RB 19/2021 Extension of Credit Agreement with Bank Polska Kasa Opieki S.A., Powszechna Kasa Oszczędności Bank Polski S.A., ING Bank Śląski S.A and Česká spořitelna, a.s.

AmRest Holdings, SE (“AmRest” or the “Group”,) pursuant to the provisions of Article 227 of the restated text of the Securities Market Law and related provisions, issues the following statement of Other relevant information:

 AmRest, AmRest Sp. z o.o. (“AmRest Poland”) and AmRest s.r.o. (“AmRest Czech”) - jointly “the Borrowers” and Bank Polska Kasa Opieki S.A., Powszechna Kasa Oszczędności Bank Polski S.A., ING Bank Śląski S.A and Česká spořitelna, a.s. - jointly “the Lenders”, has signed on 13 December 2021 an amendment no. 3 providing an extension of the Senior Term and Revolving Facilities Agreement dated 5 October 2017, as amended and restated thereafter (“the Credit Agreement”). After evaluating the different funding alternatives available, the Group has assessed that extending the maturity of the current credit facilities with the club banks is the most optimal option. The effectiveness of the amendment is subject to certain conditions precedent which are standard in this type of transactions.

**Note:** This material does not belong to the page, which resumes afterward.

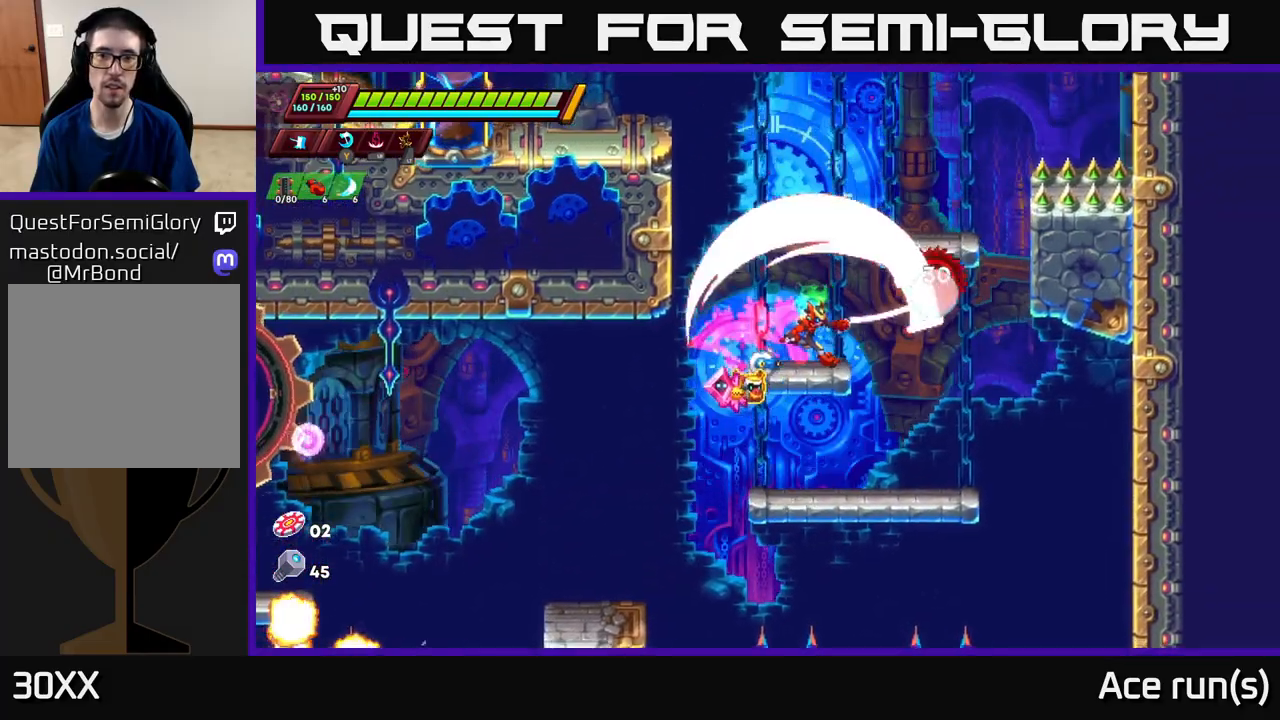
{"buttons": ["X"], "left_stick": "center", "right_stick": "center", "events": [[33, "X", "up"], [33, "left_stick", "center"], [450, "X", "down"]]}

Based on the extended Credit Agreement, the amounts of the facilities A, B, E and F (“Credit facilities”) are equal to the outstanding amounts of Credit facilities, after the scheduled repayments in September 2020 and September 2021, this is EUR 352mln and PLN 464mln. The repayment schedule is 10% on each 30 September anniversary of the next three years and the remaining amount on 31 December 2024. The Revolving facility D is available in the amount of up to PLN 450mln and due on December 31st, 2024.

Additionally, a new uncommitted credit facility G, up to a maximum amount of EUR 100mln, has been agreed. The purpose is the financing of the general corporate purposes of AmRest Group. All Borrowers bear joint liability for any obligations resulting from the Credit Agreement.

All the credit facilities are provided at variable interest rate.

AmRest is required to maintain certain pre IFRS16 ratios at agreed levels, in particular, net debt/EBITDA is to be held below 3.5x and EBITDA/interest charge is to stay above 3.5.